Centrão quer aliança com Bolsonaro, mas não deve isolar Maia

Deputados do bloco tentarão desidratar a possibilidade de que um pedido de impeachment contra o presidente da República avance na Câmara

atualizado 26/04/2020 10:15

Apesar das frequentes críticas do presidente da República, Jair Bolsonaro (sem partido), ao Congresso Nacional, e da crise política na qual vive o governo, o chefe do Planalto poderá contar com uma base aliada na Casa. Deputados do Centrão se tornaram peças-chave para Bolsonaro, com a missão de evitar que determinadas pautas avancem na Câmara, como, por exemplo, pedidos de impeachment.

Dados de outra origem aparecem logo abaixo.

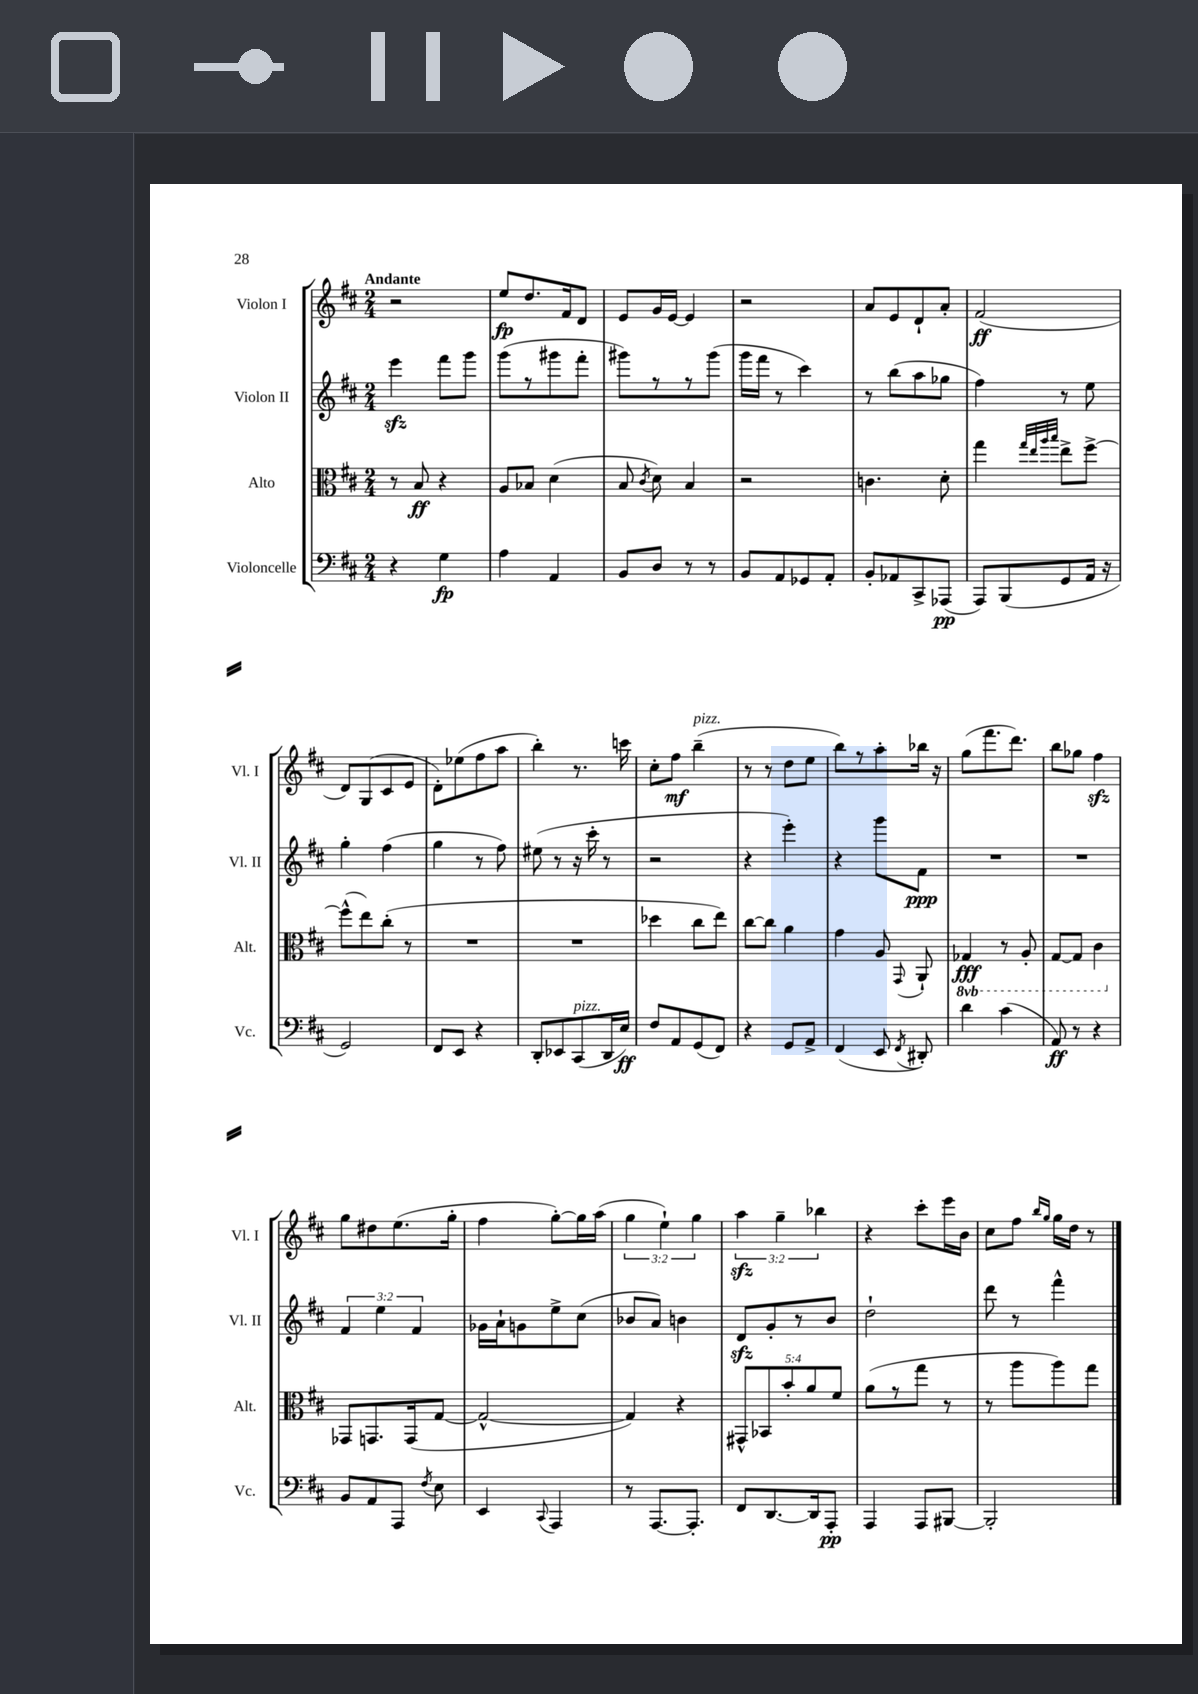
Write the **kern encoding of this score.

**kern	**dynam	**kern	**dynam	**kern	**dynam	**kern	**dynam
*part4	*part4	*part3	*part3	*part2	*part2	*part1	*part1
*staff4	*staff4	*staff3	*staff3	*staff2	*staff2	*staff1	*staff1
*I"Violoncelle	*	*I"Alto	*	*I"Violon II	*	*I"Violon I	*
*I'Vc.	*	*I'Alt.	*	*I'Vl. II	*	*I'Vl. I	*
*clefF4	*	*clefC3	*	*clefG2	*	*clefG2	*
*k[f#c#]	*	*k[f#c#]	*	*k[f#c#]	*	*k[f#c#]	*
*M2/4	*	*M2/4	*	*M2/4	*	*M2/4	*
=1	=1	=1	=1	=1	=1	=1	=1
!	!	!	!	!	!	!LO:TX:a:B:t=Andante	!
4r	.	8r	.	4eeezz\	.	2r	.
.	.	8B/	ff	.	.	.	.
4G\	fp	4r	.	8fff#\L	.	.	.
.	.	.	.	8ggg\J	.	.	.
=2	=2	=2	=2	=2	=2	=2	=2
4A\	.	8A/L	.	(8ggg\L	.	8ee/L	fp
.	.	8B-X/J	.	8r	.	8.dd/	.
4AA/	.	(4d\	.	8ggg#X\	.	.	.
.	.	.	.	.	.	16f#/k	.
.	.	.	.	8fff#'\J	.	8d/J	.
=3	=3	=3	=3	=3	=3	=3	=3
8BB/L	.	8B/	.	8ggg#X\L)	.	8e/L	.
.	.	8qc#/	.	.	.	.	.
8D/J	.	8d\)	.	8r	.	16g/L	.
.	.	.	.	.	.	[16e/JJ	.
8r	.	4B/	.	8r	.	4e/]	.
8r	.	.	.	(8ggg#\J	.	.	.
=4	=4	=4	=4	=4	=4	=4	=4
8BB/L	.	2r	.	16ggg\LL	.	2r	.
.	.	.	.	16fff#\JJ	.	.	.
8AA/	.	.	.	8r	.	.	.
8GG-X/	.	.	.	4ccc#\)	.	.	.
8AA'/J	.	.	.	.	.	.	.
=5	=5	=5	=5	=5	=5	=5	=5
8BB'/L	.	4.cn\	.	8r	.	8a/L	.
8AA-X/	.	.	.	(8bb\L	.	8e/	.
8CC#^/	.	.	.	8aa\	.	8d`/	.
(8AAA-X/J	pp	8d'\	.	8gg-X\J	.	8a'/J	.
=6	=6	=6	=6	=6	=6	=6	=6
8AAA/L)	.	4gg\	.	4ff#\)	.	(2f#/	ff
(8BBB/	.	.	.	.	.	.	.
.	.	32qqgg/LLL	.	.	.	.	.
.	.	32qqee/	.	.	.	.	.
.	.	32qqaa/	.	.	.	.	.
.	.	32qqbb/JJJ	.	.	.	.	.
8GG/	.	8ee^\L	.	8r	.	.	.
16AA/Jk	.	[8ff#^\J	.	8ee\	.	.	.
16r	.	.	.	.	.	.	.
!!LO:LB:g=z
=7	=7	=7	=7	=7	=7	=7	=7
2GG/)	.	(8ff#^^\L]	.	4gg'\	.	8d/L)	.
.	.	8ee\)	.	.	.	(8G/	.
.	.	(8cc#'\J	.	(4ff#\	.	8c#/	.
.	.	8r	.	.	.	8e/J	.
=8	=8	=8	=8	=8	=8	=8	=8
8FF#/L	.	2r	.	4gg\	.	8d'\L)	.
8EE/J	.	.	.	.	.	(8ee-X\	.
4r	.	.	.	8r	.	8ff#\	.
.	.	.	.	8ff#\)	.	8aa\J	.
=9	=9	=9	=9	=9	=9	=9	=9
8DD'/L	.	2r	.	(8ee#X\	.	4bb'\)	.
8EE-X/	.	.	.	8r	.	.	.
!LO:TX:a:i:t=pizz.	!	!	!	!	!	!	!
(8CC#/	.	.	.	16r	.	8.r	.
.	.	.	.	16ccc#'\	.	.	.
16DD/L	.	.	.	8r	.	.	.
16E/JJ)	ff	.	.	.	.	16cccn\	.
=10	=10	=10	=10	=10	=10	=10	=10
8F#/L	.	4dd-X\	.	2r	.	8cc#'\L	.
8AA/	.	.	.	.	.	8ff#\J	mf
!	!	!	!	!	!	!LO:TX:a:i:t=pizz.	!
(8GG/	.	8cc#\L	.	.	.	(4bb~\	.
8FF#/J)	.	8ee\J)	.	.	.	.	.
=11	=11	=11	=11	=11	=11	=11	=11
4r	.	[8cc#\L	.	4r	.	8r	.
.	.	8cc#\J]	.	.	.	8r	.
8GG/L	.	4a\	.	4eee'\)	.	8dd\L	.
8AA^/J	.	.	.	.	.	8ee\J	.
=12	=12	=12	=12	=12	=12	=12	=12
(4FF#/	.	4g\	.	4r	.	8bb\L)	.
.	.	.	.	.	.	8r	.
8EE/	.	8A/	.	8ggg\L	.	8aa'\	.
8qFF#/	.	8qqGG/	.	.	.	.	.
8DD#X'/)	.	8AA`/	.	8f#\J	ppp	16bb-X\Jk	.
.	.	.	.	.	.	16r	.
=13	=13	=13	=13	=13	=13	=13	=13
*	*	*8ba	*	*	*	*	*
4d\	.	4GG-X/	fff	2r	.	(8gg\L	.
.	.	.	.	.	.	8.fff#\	.
(4c#\	.	8r	.	.	.	.	.
.	.	.	.	.	.	8.ddd\J)	.
.	.	8AA'/	.	.	.	.	.
=14	=14	=14	=14	=14	=14	=14	=14
8AA/)	ff	[8GG/L	.	2r	.	8bb\L	.
8r	.	8GG/J]	.	.	.	8gg-X\J	.
4r	.	4C#\	.	.	.	4ff#zz\	.
!!LO:LB:g=z
=15	=15	=15	=15	=15	=15	=15	=15
*	*	*X8ba	*	*	*	*	*
8BB/L	.	8GG-X/L	.	6f#/	.	8gg\L	.
8AA/	.	8.GGn/	.	.	.	8dd#X\	.
.	.	.	.	6ee\	.	.	.
8AAA/J	.	.	.	.	.	(8.ee\	.
.	.	(16GG/k	.	.	.	.	.
.	.	.	.	6f#/	.	.	.
8qF#/	.	.	.	.	.	.	.
8E\	.	[8G/J	.	.	.	.	.
.	.	.	.	.	.	16gg'\Jk	.
=16	=16	=16	=16	=16	=16	=16	=16
4EE/	.	2G^^/_	.	16g-X\LL	.	4ff#\	.
.	.	.	.	16a`\J	.	.	.
.	.	.	.	8gn\	.	.	.
8qqCC#/	.	.	.	.	.	.	.
4AAA/	.	.	.	8ee^\	.	[8gg'\L)	.
.	.	.	.	(8cc#\J	.	16gg\L]	.
.	.	.	.	.	.	(16aa\JJ	.
=17	=17	=17	=17	=17	=17	=17	=17
8r	.	4G/])	.	8b-X/L	.	6gg\	.
[8.AAA/L	.	.	.	8a/J)	.	.	.
.	.	.	.	.	.	6ee`\)	.
.	.	4r	.	4bn\	.	.	.
8.AAA'/J]	.	.	.	.	.	.	.
.	.	.	.	.	.	6gg\	.
=18	=18	=18	=18	=18	=18	=18	=18
8FF#/L	.	10GG#X^^/L	.	8dzz/L	.	6aazz\	.
.	.	10BB-X/	.	.	.	.	.
[8.DD/	.	.	.	8g'/	.	.	.
.	.	.	.	.	.	6gg~\	.
.	.	10b'/	.	.	.	.	.
.	.	.	.	8r	.	.	.
.	.	10a/	.	.	.	.	.
16DD/k]	.	.	.	.	.	.	.
.	.	.	.	.	.	6bb-X\	.
8AAA'/J	pp	.	.	8b/J	.	.	.
.	.	10f#/J	.	.	.	.	.
=19	=19	=19	=19	=19	=19	=19	=19
4AAA/	.	(8a\L	.	2dd`\	.	4r	.
.	.	8r	.	.	.	.	.
8AAA/L	.	8gg\J	.	.	.	8ccc#'\L	.
[8BBB#X/J	.	8r	.	.	.	16eee\L	.
.	.	.	.	.	.	16b\JJ	.
=20	=20	=20	=20	=20	=20	=20	=20
2BBB#'/]	.	8r	.	8ddd\	.	8cc#\L	.
.	.	8aa\L	.	8r	.	8ff#\J	.
.	.	.	.	.	.	16qqbb/LL	.
.	.	.	.	.	.	16qqgg/JJ	.
.	.	8aa\)	.	4fff#^^\	.	16gg\LL	.
.	.	.	.	.	.	16dd\JJ	.
.	.	8gg\J	.	.	.	8r	.
==	==	==	==	==	==	==	==
*-	*-	*-	*-	*-	*-	*-	*-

Parlamentares do PP, PL, PTB, PSD, Republicanos e Solidariedade negociam cargos no Executivo e devem apoiar o governo. Entretanto, na prática, não devem isolar o presidente da Casa, Rodrigo Maia (DEM-RJ), a quem Bolsonaro já acusou, publicamente, de querer tirá-lo do Poder.

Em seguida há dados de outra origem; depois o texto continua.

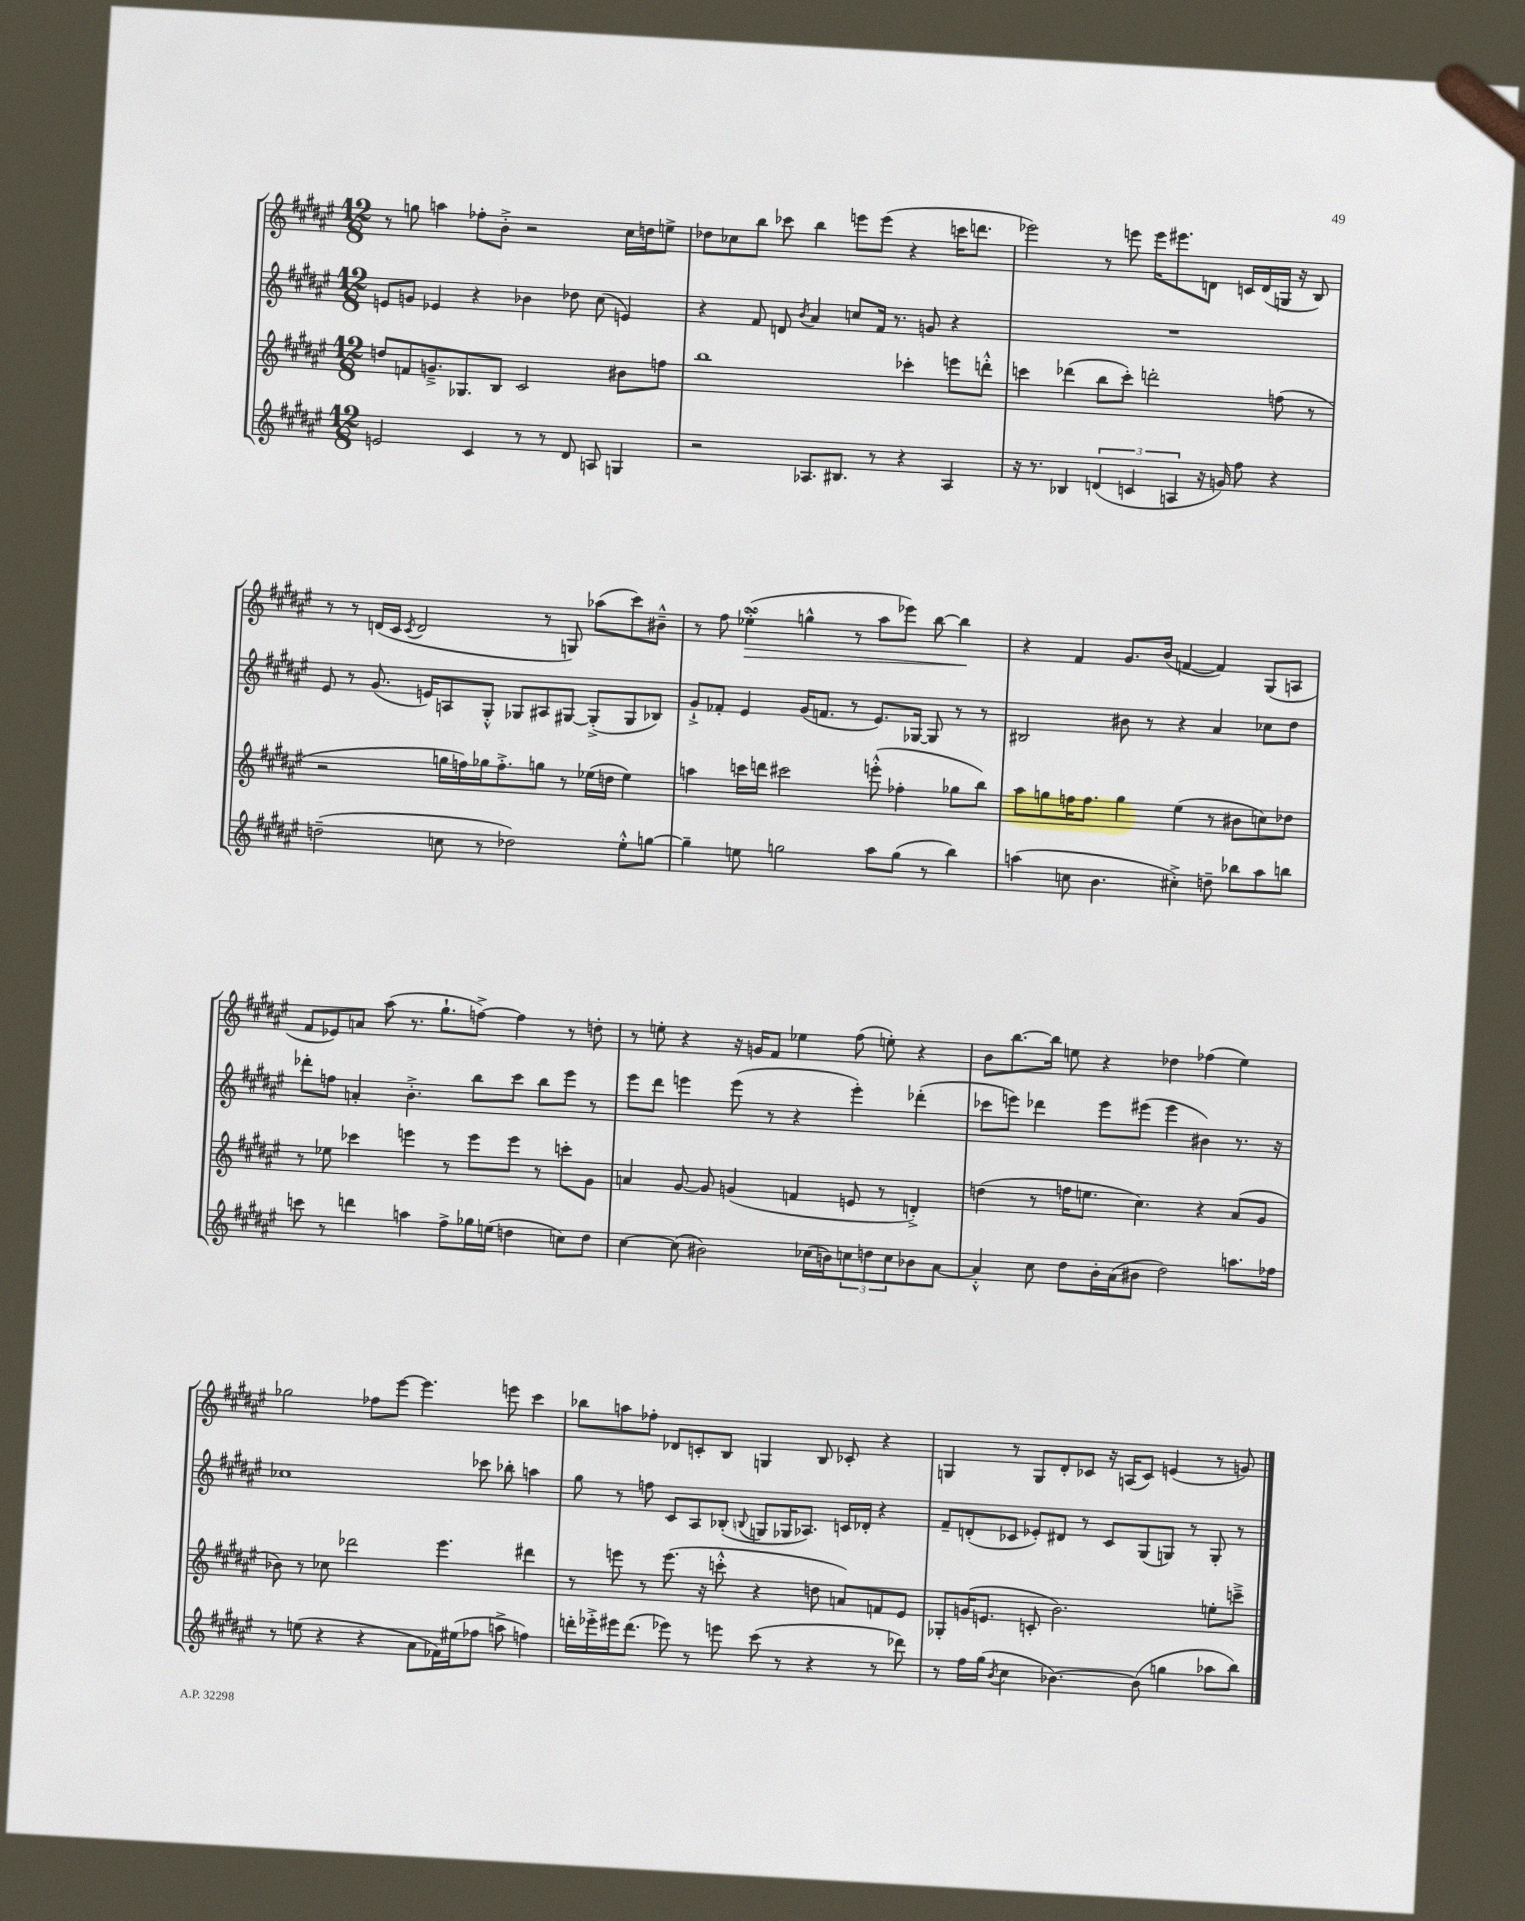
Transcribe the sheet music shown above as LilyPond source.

<<
\new StaffGroup <<
\new Staff = "s0" {
    \clef treble \key fis \major \numericTimeSignature \time 12/8
    r8 g''8 a''4 fes''8-. b'8-.-> r2 cis''16 d''16 e''8-> |
    des''8 ces''8 b''8 ces'''8 b''4 e'''8 e'''8( r4 c'''16 d'''8. |
    ees'''2) r8 e'''8 e'''16 eis'''8. d'8 c'16 d'16( g16 r16 b8) |
    r8 r8 d'16( cis'16 \acciaccatura { cis'8 } d'2 r8 g8) aes''8( cis'''8) bis'8---^ |
    r8 fis''8 ees''4-.->\turn\>( g''4-^ r8 ais''8 ees'''8) b''8~ b''4\! |
    r4 fis'4 gis'8. b'16( f'4~ f'4) gis8( a8 |
    fis'8 ees'8) a'8 ais''8( r8. gis''8.-! f''8~->) f''4 r8 d''8-. |
    r8 e''8-. r4 r16 g'16 fis'8 ees''4 fis''8( e''8-.) r4 |
    b'8 b''8.~ b''16 e''8 r4 des''4 fes''4( e''4) |
    ges''2 fes''8 eis'''8~ eis'''4. e'''8 cis'''4 |
    bes''8 a''8 fes''8-. des'8 c'8-. b8 g4 b8 ces'8-. r4 |
    g4 r8 g8 dis'8-. ces'8 r16 a16( ces'8) e'4( r8 g'8) \bar "|." |
}
\new Staff = "s1" {
    \clef treble \key fis \major \numericTimeSignature \time 12/8
    e'8 g'8 ees'4 r4 bes'4 des''8 cis''8( e'4) |
    r4 fis'8 d'8 \acciaccatura { b'8 } ais'4 c''8 fis'16 r8. g'8 r4 |
    R1. |
    eis'8 r8 gis'8.( e'16) a8 gis8-.-^ ges8 ais8 gis8~ gis8-.->( gis8 bes8) |
    gis'8-!-> fes'8-. eis'4 gis'16( f'8. r8 eis'8.) ges16~ ges8 r8 r8 |
    bis2 bis'8 r8 r4 ais'4 ces''8 dis''8 |
    des'''8-. f''8 a'4-. b'4.-.-> b''8 cis'''8 b''8 eis'''8 r8 |
    eis'''8 dis'''8 e'''4 e'''8( r8 r4 e'''4-.) des'''4-.( |
    ces'''8 e'''8) des'''4 e'''8 eis'''8( eis'''4 bis'4) r8. r16 |
    ces''1 ces'''8 bes''8-. a''4 |
    gis''8 r8 f''8 cis'8 ais8 bes8-.( \appoggiatura { b8 } g8 ges16 aes8.) c'16 des'16-. r4 |
    fis'8-- d'8-.( ces'8 ees'8-.) dis'8 r8 ces'8 gis8( g8) r8 g8-. r8 \bar "|." |
}
\new Staff = "s2" {
    \clef treble \key fis \major \numericTimeSignature \time 12/8
    d''8 f'8 g'8.---> ges8. b8 cis'2 bis'8 f''8 |
    b''1 ces'''4-. e'''8 d'''8-.-^ |
    c'''4 des'''4( b''8 c'''8-.) d'''2-. f''8( r8 |
    r2 g''16 f''16) ges''16 f''8.-.-> g''8 r8 ees''16( d''16 ees''4) |
    a''4 c'''16 d'''16 cis'''2 e'''8-.-^( fes''4-. ges''8 b''8) |
    ais''8 g''8 f''16 f''8. g''4 eis''4( r8 bis'8 c''8) des''8 |
    r8 ees''8 ces'''4 e'''4 r8 e'''8 e'''8 r8 c'''8-. gis'8 |
    a'4 gis'8~ gis'8 g'4( f'4 e'8 r8 d'4-.->) |
    d''4( r8 f''16 e''8. cis''4.) r4 ais'8( gis'8 |
    bes'8) r8 ces''8 des'''2 eis'''4. dis'''4 |
    r8 e'''8 r8 e'''8.( r16 c'''8-.-^ r4 d''8 a'8) f'8 eis'8 |
    ges8-. g'16( e'8. c'8-. b'2.) e''8-. c'''8---> \bar "|." |
}
\new Staff = "s3" {
    \clef treble \key fis \major \numericTimeSignature \time 12/8
    e'2 cis'4 r8 r8 dis'8 a8 g4 |
    r2 aes8. bis8. r8 r4 aes4 |
    r16 r8. bes4 \tuplet 3/2 { d'4( c'4 a4 } r16 g'16) fis''8 r4 |
    d''2--( c''8 r8 des''2) eis''8-.-^ g''8~ |
    g''4-- e''8 g''2 ais''8 g''8( r8 b''4) |
    a''4( c''8 b'4. cis''4-.->) d''8-- bes''8 a''8 b''8 |
    c'''8 r8 d'''4 a''4 fis''8-> ges''16 e''16( d''4 c''8) d''8 |
    cis''4~ cis''8( bis'2) ces''16( b'16) \tuplet 3/2 { c''8 d''8 c''8 } bes'8 ais'8~ |
    ais'4-.-^ cis''8 dis''8 b'16-. ais'16( bis'8 dis''2) a''8. fes''16 |
    r8 e''8( r4 r4 ais'8 fes'16) eis''16( fes''8 a''8-> f''4) |
    d'''16-. ees'''16-.-> eis'''16 d'''8.( ees'''8) r8 e'''8 cis'''8( r8 r4 r8 des'''8) |
    r8 fis''16 gis''16( \acciaccatura { b'8 } cis''4 bes'4.~) bes'8( g''4 aes''8 b''8) \bar "|." |
}
>>
>>
\layout { \context { \Score \remove "Bar_number_engraver" } }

Líderes e vice-líderes do bloco ouvidos pelo Metrópoles contam que estarão alinhados ao presidente da República. Mas as legendas envolvidas não fecharam questão e, por isso, ainda há congressistas contrários ao mandatário do Planalto.

Para os novos apoiadores de Bolsonaro, a estratégia para tentar evitar a abertura de um processo de impeachment é insistir na narrativa de que é importante, primeiro, combater a pandemia do novo coronavírus e os desdobramentos dela.

O que mudará com a nova aliança deve ser o alijamento de Maia da interlocução da Câmara com o Executivo, informou um deputado do PP que participou das conversas com o governo. Ele explicou que antes era o deputado fluminense que fazia o intermédio com o Planalto em nome dos parlamentares.

Mas, com o caminho aberto, a ideia é que os parlamentares negociem diretamente com integrantes do governo. “Maia perde influência política, mas ainda é o mais forte da Câmara. O apoio ao presidente Bolsonaro será até quando durar a popularidade dele”, avisou outro parlamentar do bloco, que pediu para não ser identificado.

Não bastasse a crise da Covid-19, também desgasta a imagem do governo a saída de ministros populares, como Luiz Henrique Mandetta da Saúde, e o ex-juiz Sergio Moro da Justiça e Segurança Pública, anunciada nessa sexta-feira (24/04).

No discurso de despedida, Moro fez diversas acusações contra Bolsonaro, que motivaram parlamentares a apresentar pedidos de impeachment. A ex-aliada dele e atual líder do PSL na Casa, Joice Hasselmann (SP), foi à casa de Maia mostrar o projeto ao deputado. Depois do encontro, ela protocolou a proposta na Secretaria-Geral da Câmara.

Não há, contudo, uma posição oficial de Maia. Aliados do presidente da Câmara afirmam que ele estuda as possibilidades. Mas, na mesma reunião em que Joice contou sobre o pedido de afastamento do chefe do Executivo, estava na Residência Oficial o secretário-geral da Mesa, Leonardo Augusto de Andrade Barbosa, e outros deputados do Centrão.